*What the exercise asks*
Images in the records should be skipped while the rest is transcribed verbatim.
##########
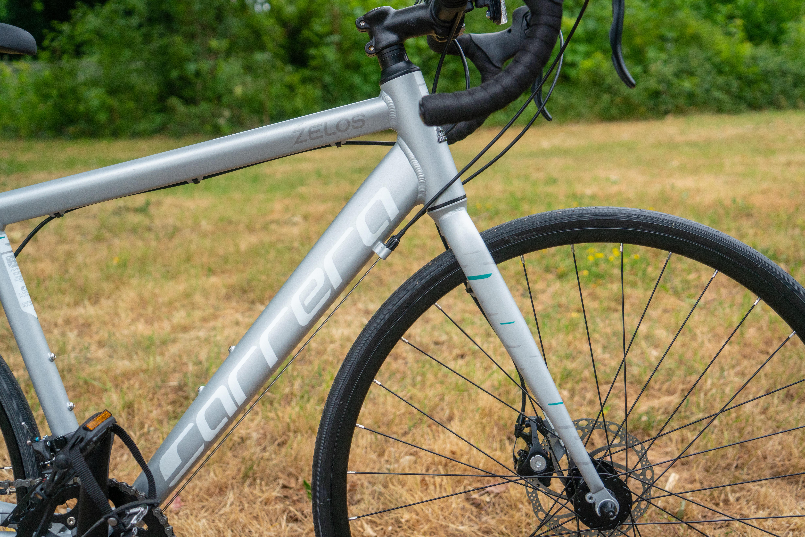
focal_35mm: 38
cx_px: 402
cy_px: 268
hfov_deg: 50.7
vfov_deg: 35.1
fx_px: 850
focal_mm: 38
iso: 1250
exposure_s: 1/2500
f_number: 4
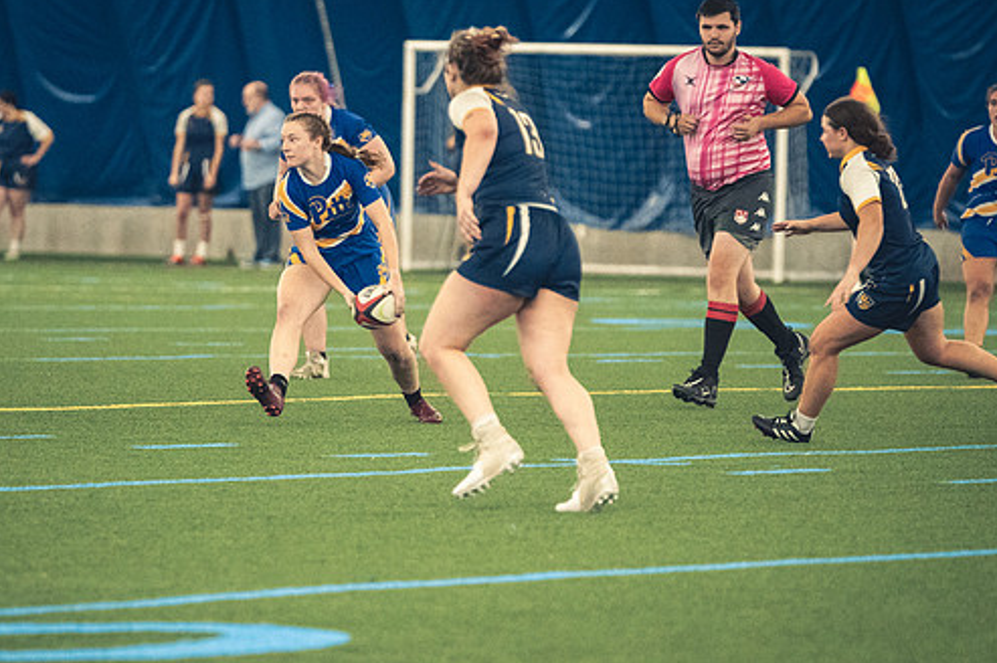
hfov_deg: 5.8
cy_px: 348
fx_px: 9769
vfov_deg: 3.9
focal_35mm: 353
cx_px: 423
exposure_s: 1/500
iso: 12800
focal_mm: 200
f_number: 2.8
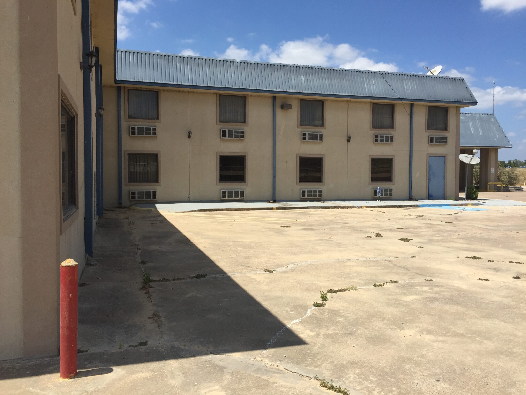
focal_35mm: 29
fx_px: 441
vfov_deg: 48.2
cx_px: 263
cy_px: 198
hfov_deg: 61.7
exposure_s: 1/2475
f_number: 2.2
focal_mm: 4.15
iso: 32
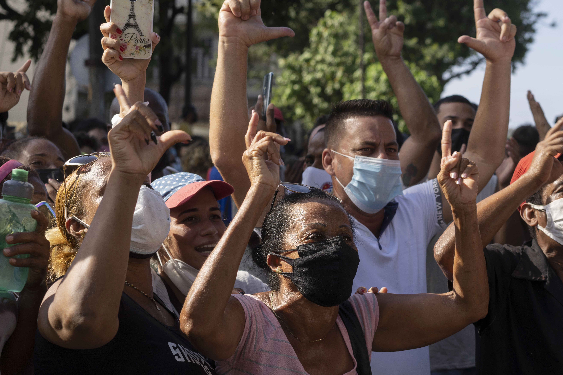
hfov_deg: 24.5
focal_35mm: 82
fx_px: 1282
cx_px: 407
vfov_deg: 16.6
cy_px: 207
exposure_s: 1/400
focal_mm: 55
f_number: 5
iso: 100
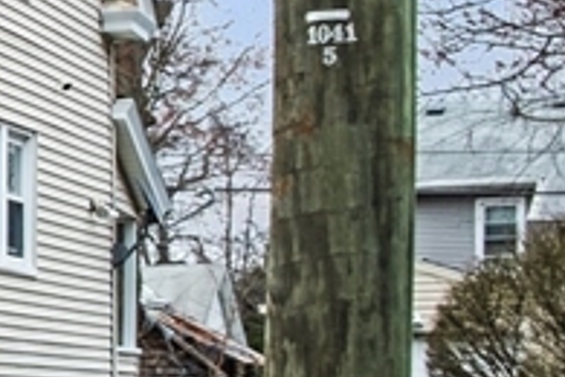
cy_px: 65
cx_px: -779
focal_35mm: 142
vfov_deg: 9.6
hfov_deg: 11.8
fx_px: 2228
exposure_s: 1/60
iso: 160
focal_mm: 18
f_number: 8
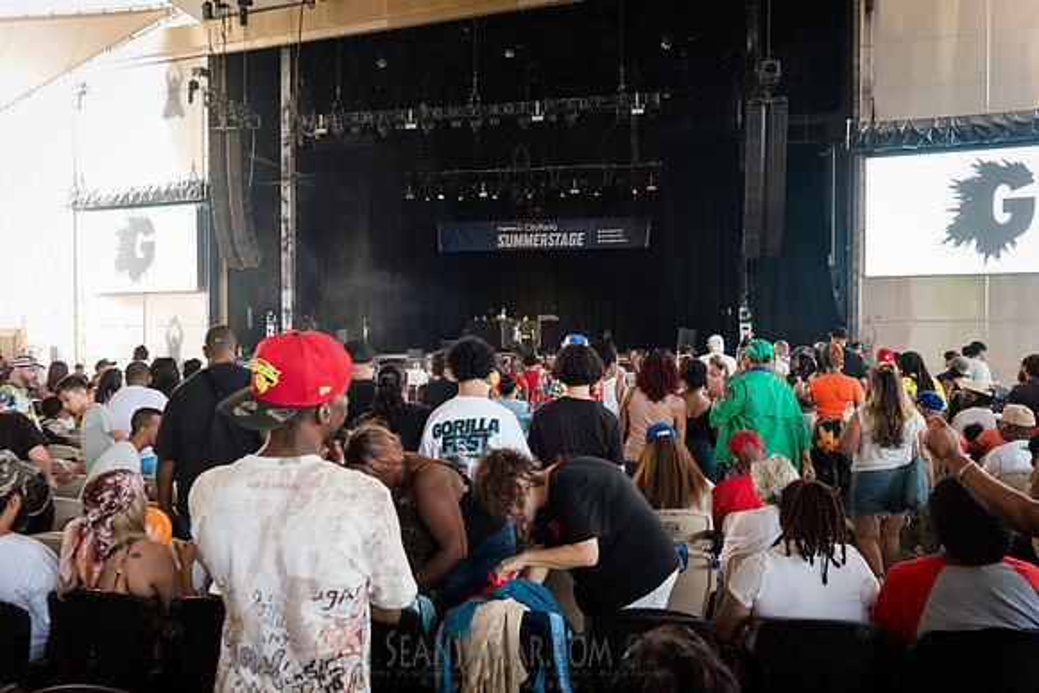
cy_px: 346
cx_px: 520
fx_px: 798
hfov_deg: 66.2
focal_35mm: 28
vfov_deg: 47.0
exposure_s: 1/250
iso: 5000
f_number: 4.5
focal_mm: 27
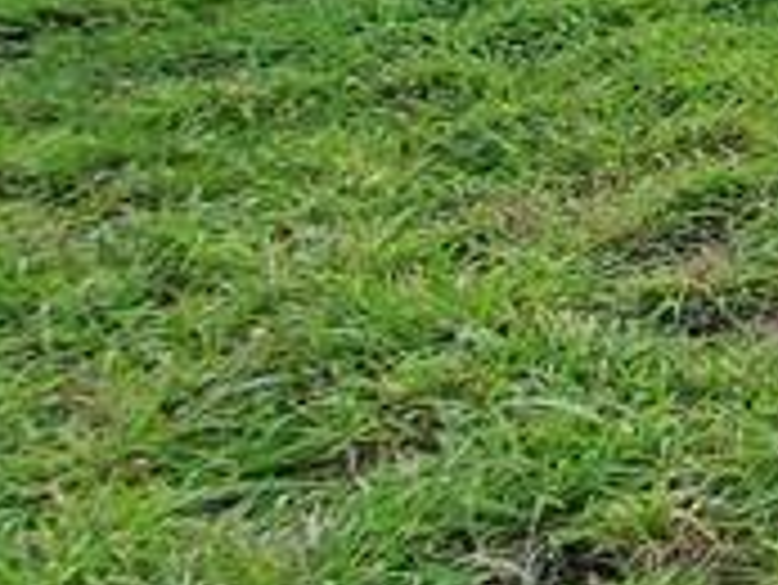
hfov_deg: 16.3
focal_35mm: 77
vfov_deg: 17.8
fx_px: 1732
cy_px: -189
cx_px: 1713
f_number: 2.2
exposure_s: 1/60
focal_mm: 1.8
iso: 80
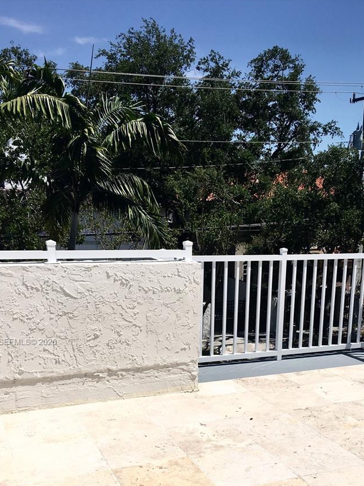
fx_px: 575
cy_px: 342
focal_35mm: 41
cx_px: 207
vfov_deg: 44.7
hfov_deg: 35.1
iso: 25
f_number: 2.2
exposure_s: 1/3205
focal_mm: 4.15
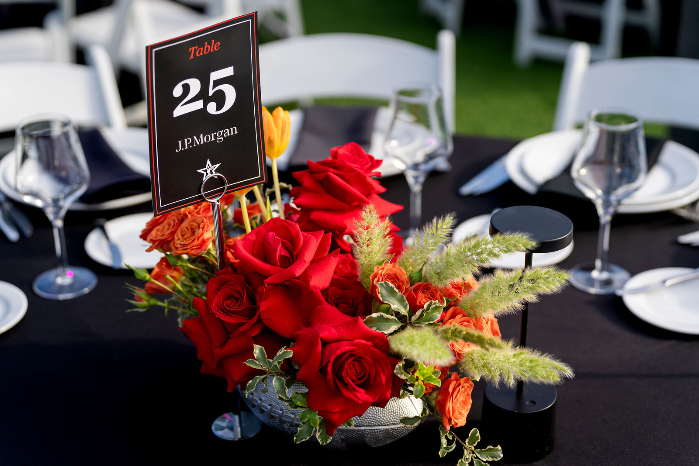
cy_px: 230
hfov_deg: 31.9
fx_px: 1224
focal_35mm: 63
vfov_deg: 21.6
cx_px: 346
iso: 200
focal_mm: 61
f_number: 2.8
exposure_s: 1/1600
##########
*Written solution*
focal_35mm: 38
cx_px: 402
cy_px: 268
hfov_deg: 50.7
vfov_deg: 35.1
fx_px: 850
focal_mm: 38
iso: 1250
exposure_s: 1/2500
f_number: 4
hfov_deg: 5.8
cy_px: 348
fx_px: 9769
vfov_deg: 3.9
focal_35mm: 353
cx_px: 423
exposure_s: 1/500
iso: 12800
focal_mm: 200
f_number: 2.8
focal_35mm: 29
fx_px: 441
vfov_deg: 48.2
cx_px: 263
cy_px: 198
hfov_deg: 61.7
exposure_s: 1/2475
f_number: 2.2
focal_mm: 4.15
iso: 32
hfov_deg: 24.5
focal_35mm: 82
fx_px: 1282
cx_px: 407
vfov_deg: 16.6
cy_px: 207
exposure_s: 1/400
focal_mm: 55
f_number: 5
iso: 100
cy_px: 65
cx_px: -779
focal_35mm: 142
vfov_deg: 9.6
hfov_deg: 11.8
fx_px: 2228
exposure_s: 1/60
iso: 160
focal_mm: 18
f_number: 8
cy_px: 346
cx_px: 520
fx_px: 798
hfov_deg: 66.2
focal_35mm: 28
vfov_deg: 47.0
exposure_s: 1/250
iso: 5000
f_number: 4.5
focal_mm: 27
hfov_deg: 16.3
focal_35mm: 77
vfov_deg: 17.8
fx_px: 1732
cy_px: -189
cx_px: 1713
f_number: 2.2
exposure_s: 1/60
focal_mm: 1.8
iso: 80
fx_px: 575
cy_px: 342
focal_35mm: 41
cx_px: 207
vfov_deg: 44.7
hfov_deg: 35.1
iso: 25
f_number: 2.2
exposure_s: 1/3205
focal_mm: 4.15
cy_px: 230
hfov_deg: 31.9
fx_px: 1224
focal_35mm: 63
vfov_deg: 21.6
cx_px: 346
iso: 200
focal_mm: 61
f_number: 2.8
exposure_s: 1/1600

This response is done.